The great irony is that the global rise of RWE/neo-Nazism – which has also been seen in Australia – has accelerated during COVID-19 due to grievances concerning restrictions on personal freedoms by mandatory public health orders. In Australia, these groups have achieved some level of coordination and coherence by coalescing around the idea of oppressive governments using police to enforce COVID-19 lockdowns. This concern has legitimate basis, found in the democratic argument which seeks to ensure government and law enforcement are not excessively empowered. But this is weakened by the proliferation of conspiracy theories rife with RWE ideology and narratives which the groups propagate and weaponise in online forums. Typical examples include disinformation campaigns against public health orders and the vaccine rollout, such as the well-trodden lie that ‘COVID-19 is a conspiracy by the Jewish elite to enable mass vaccinations for profit or, using poison, to eradicate the white race.’

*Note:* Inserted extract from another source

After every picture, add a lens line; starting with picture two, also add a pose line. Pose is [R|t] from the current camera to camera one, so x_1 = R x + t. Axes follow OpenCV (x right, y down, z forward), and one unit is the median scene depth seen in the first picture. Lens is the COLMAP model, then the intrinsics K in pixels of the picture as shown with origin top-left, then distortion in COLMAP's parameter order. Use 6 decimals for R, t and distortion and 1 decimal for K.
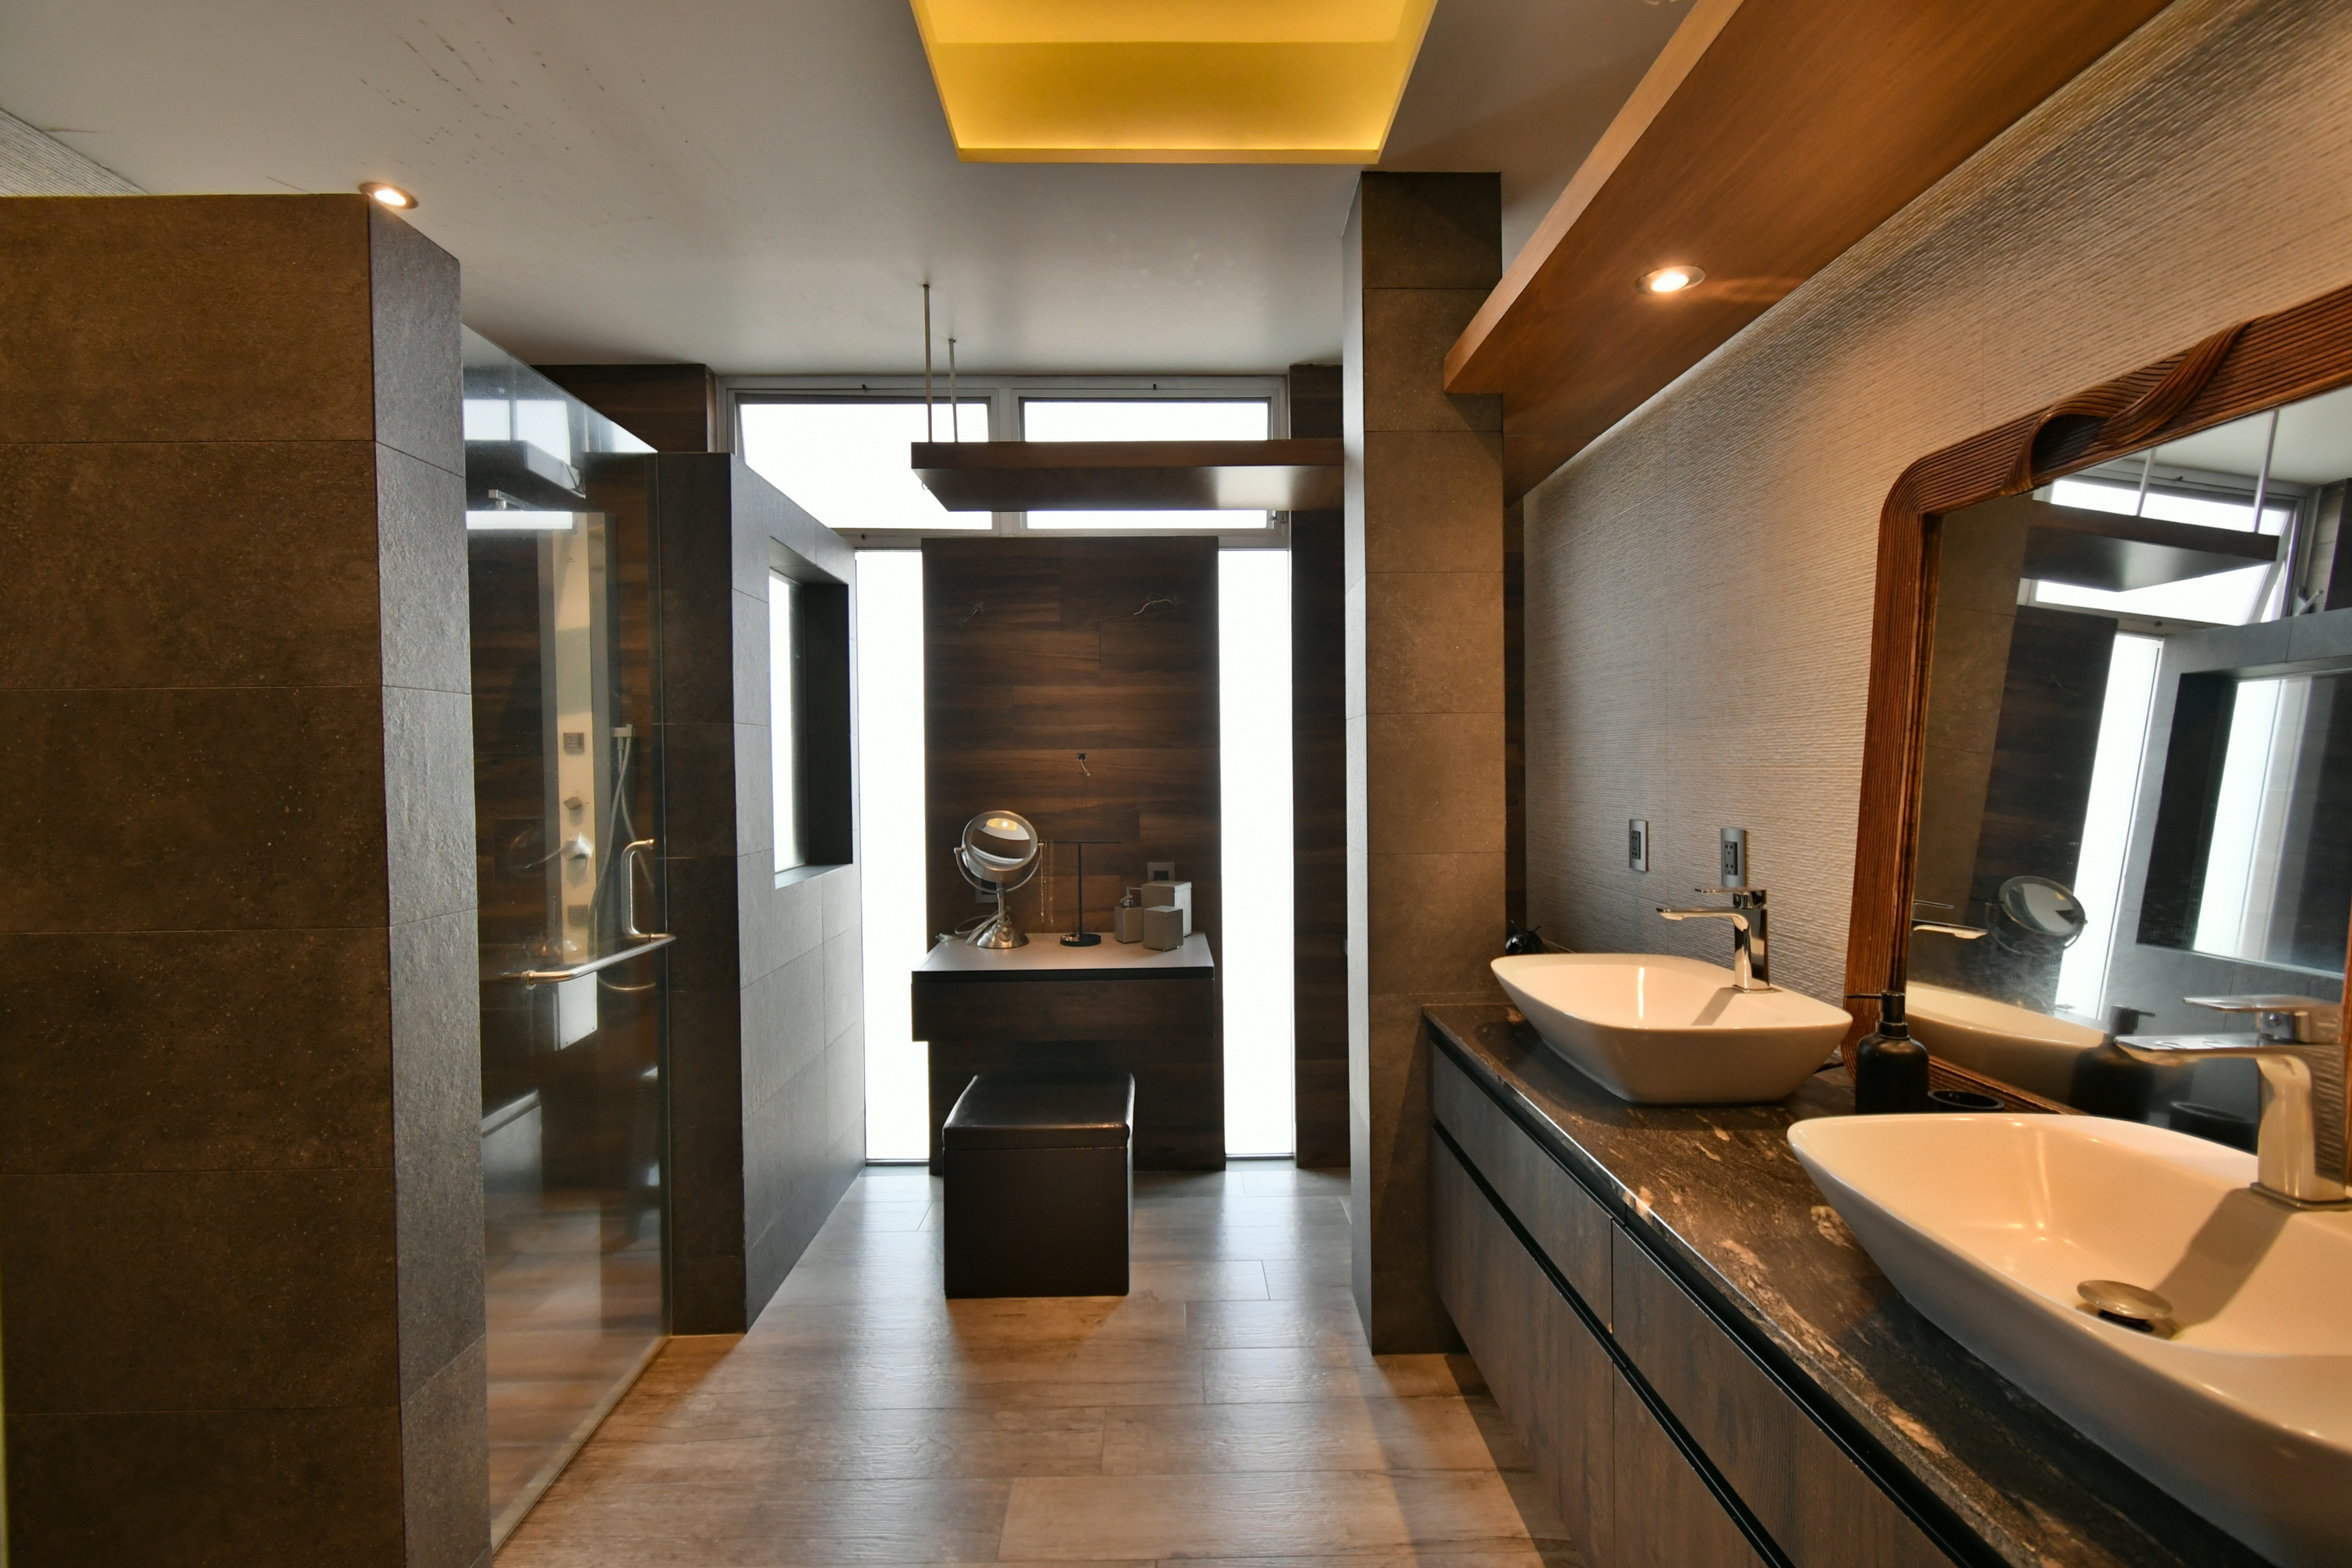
lens RADIAL K [[1037.4, 0, 1176.0], [0, 1037.4, 784.0], [0, 0, 1]] dist [0.014216, -0.006227]
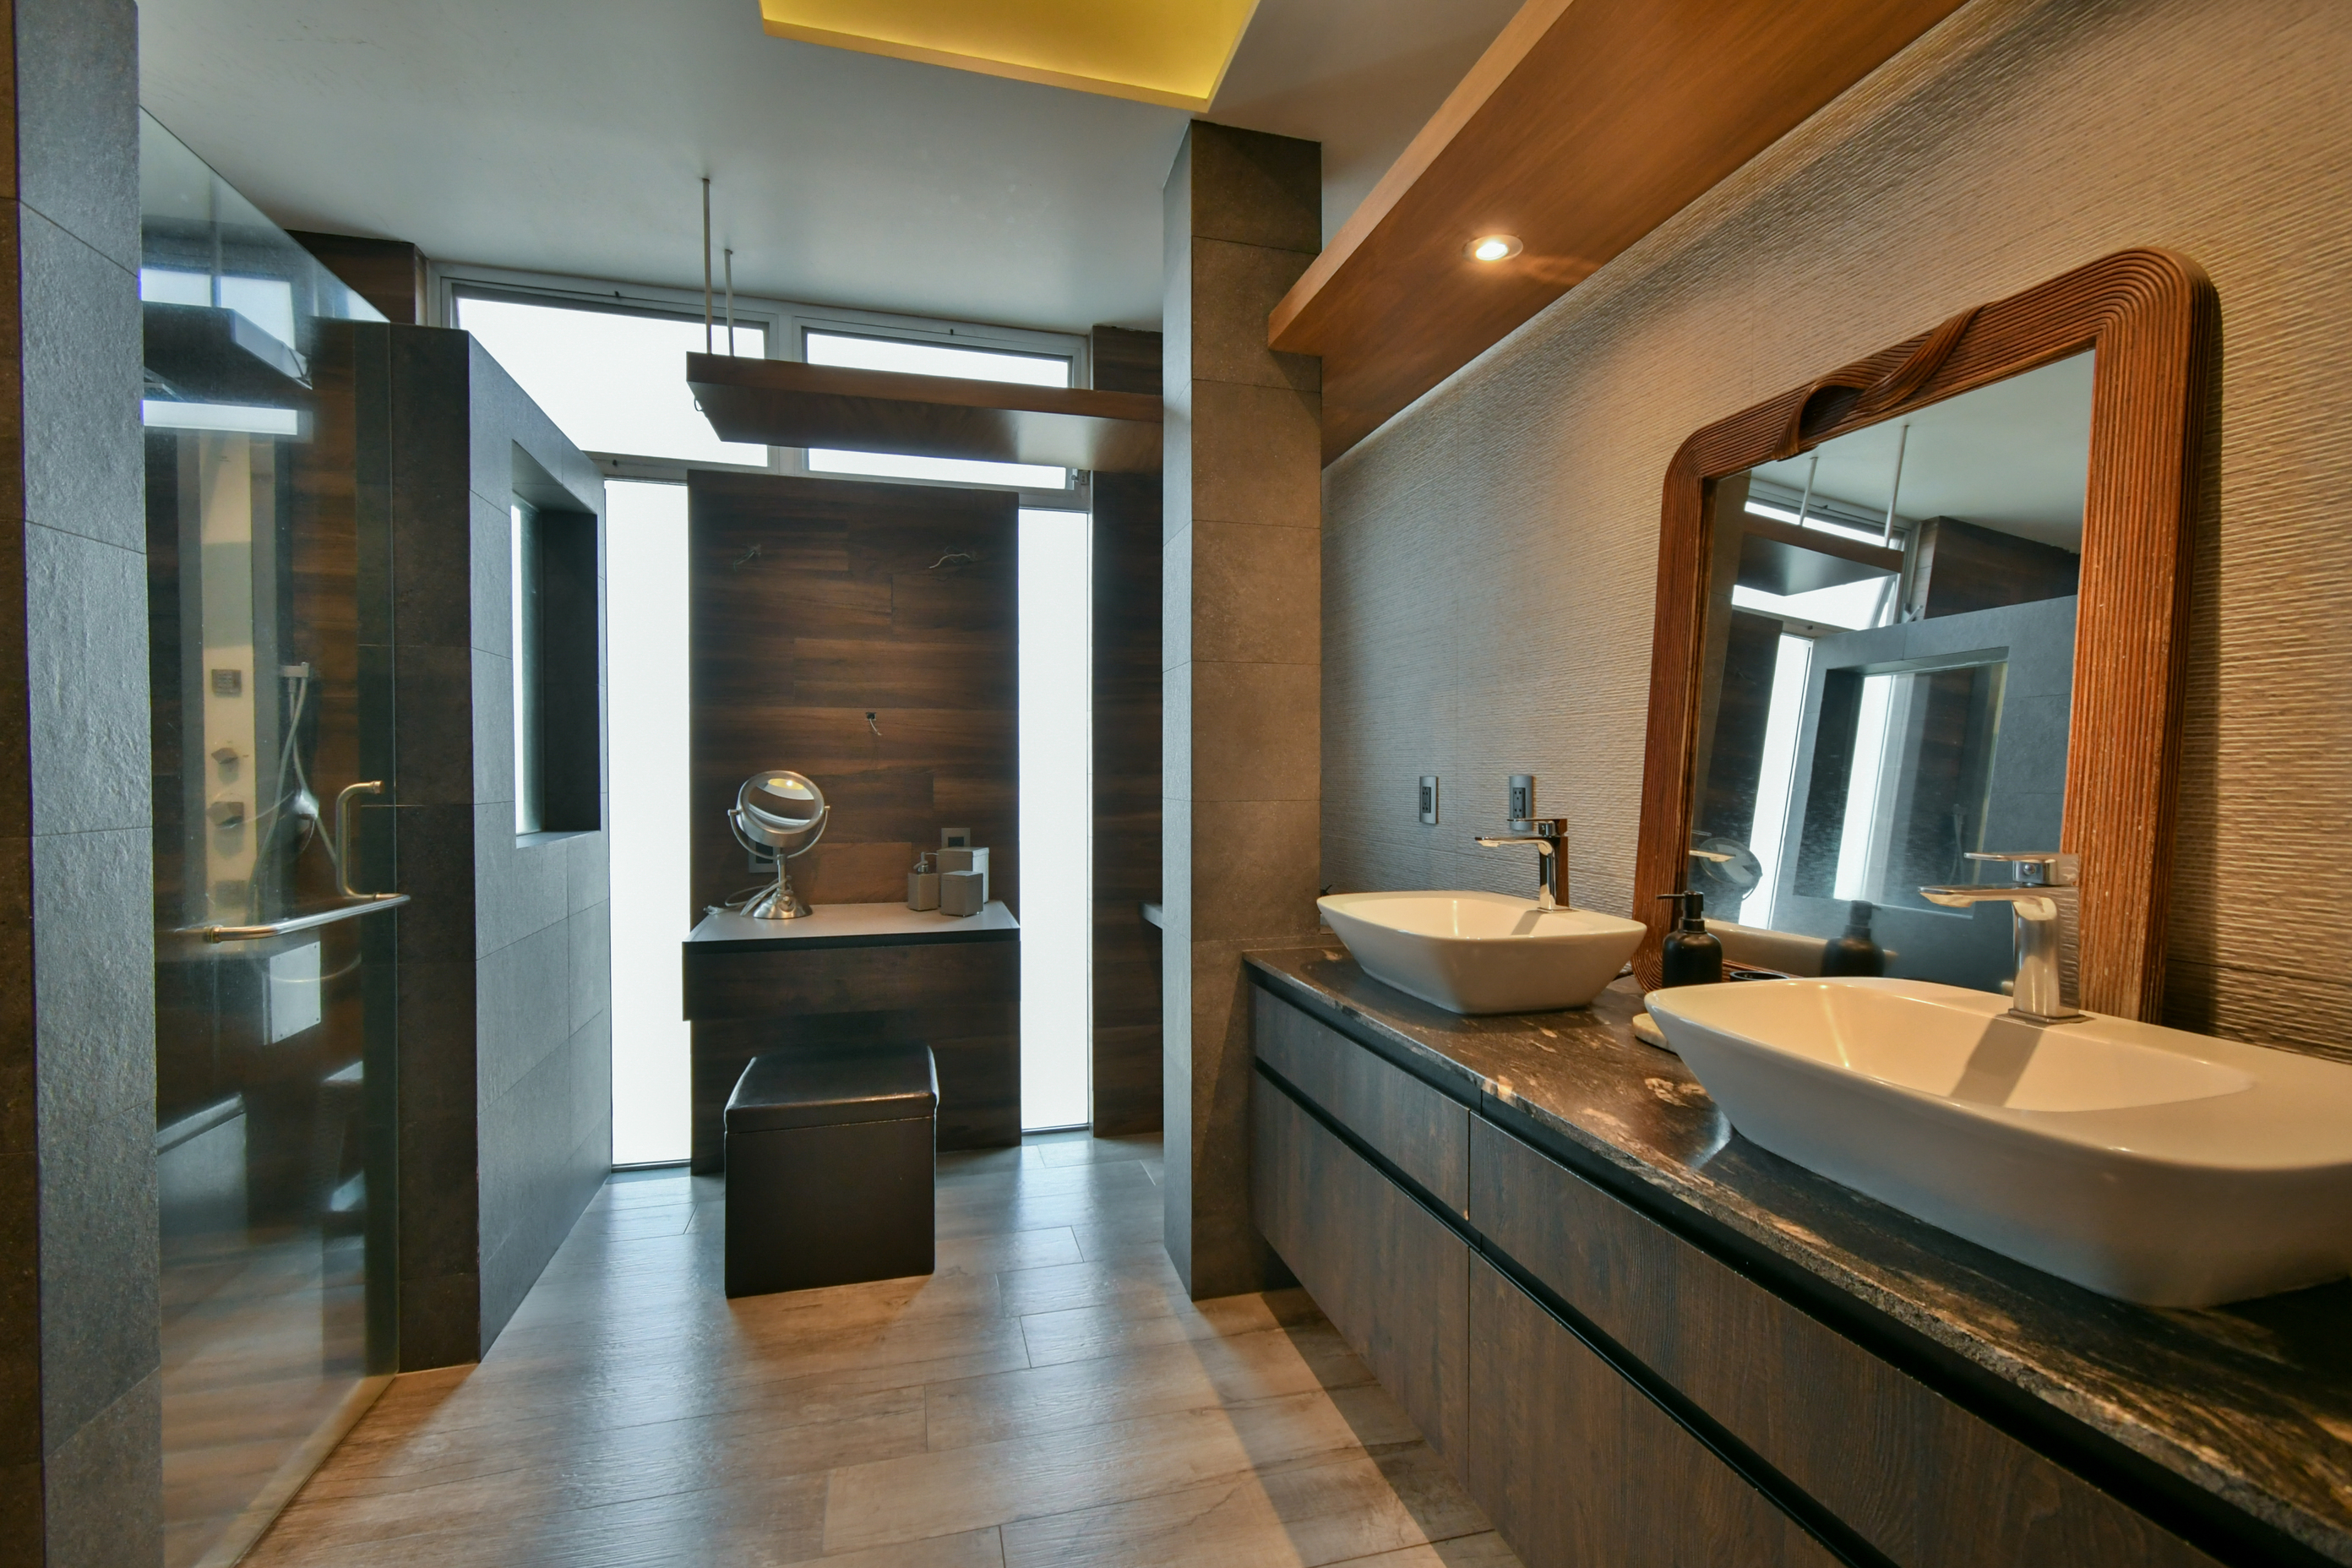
lens RADIAL K [[1037.4, 0, 1176.0], [0, 1037.4, 784.0], [0, 0, 1]] dist [0.014216, -0.006227]
pose [[0.970223, 0.007784, 0.242087, -0.079806], [-0.006776, 0.999965, -0.004998, 0.061033], [-0.242117, 0.003209, 0.970242, 0.033825]]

Recent polling suggests trust in Australian federal and state governments has increased across the mainstream population during the pandemic, while a smaller cohort remains distrustful. Further, there has been a consistent downward trend in this metric since the 2007 poll, indicative of a general, long-term decrease in trust in government. These trends dovetail with the surge in RWE ideology, given that anti-government sentiment is often a foundational element.
The vibrant debate about the federal government’s efforts to increase policing and intelligence agency powers is symptomatic of a healthy democratic political system, built on robust public discourse. But the growing number of people radicalising through RWE, which in 2021 has grown to 40% of ASIO’s counter-terrorism caseload, indicates that something is amiss for at-risk individuals and groups for whom anti-government and other RWE ideologies resonate.
What’s at stake here is trust that the sovereign power of the federal government is exerted to protect the freedom as much as the security of Australians.
The implication for government and law enforcement efforts to stem growing RWE radicalisation enabled by anti-government sentiment, is that CT policing efforts, while necessary, are fundamentally not addressing the factors driving radicalisation. They need to be reframed to account for RWE grievances. Instead, CVE efforts aimed at fostering community resilience to RWE ideologies and the COVID-era mis/disinformation campaigns enabling them are critical.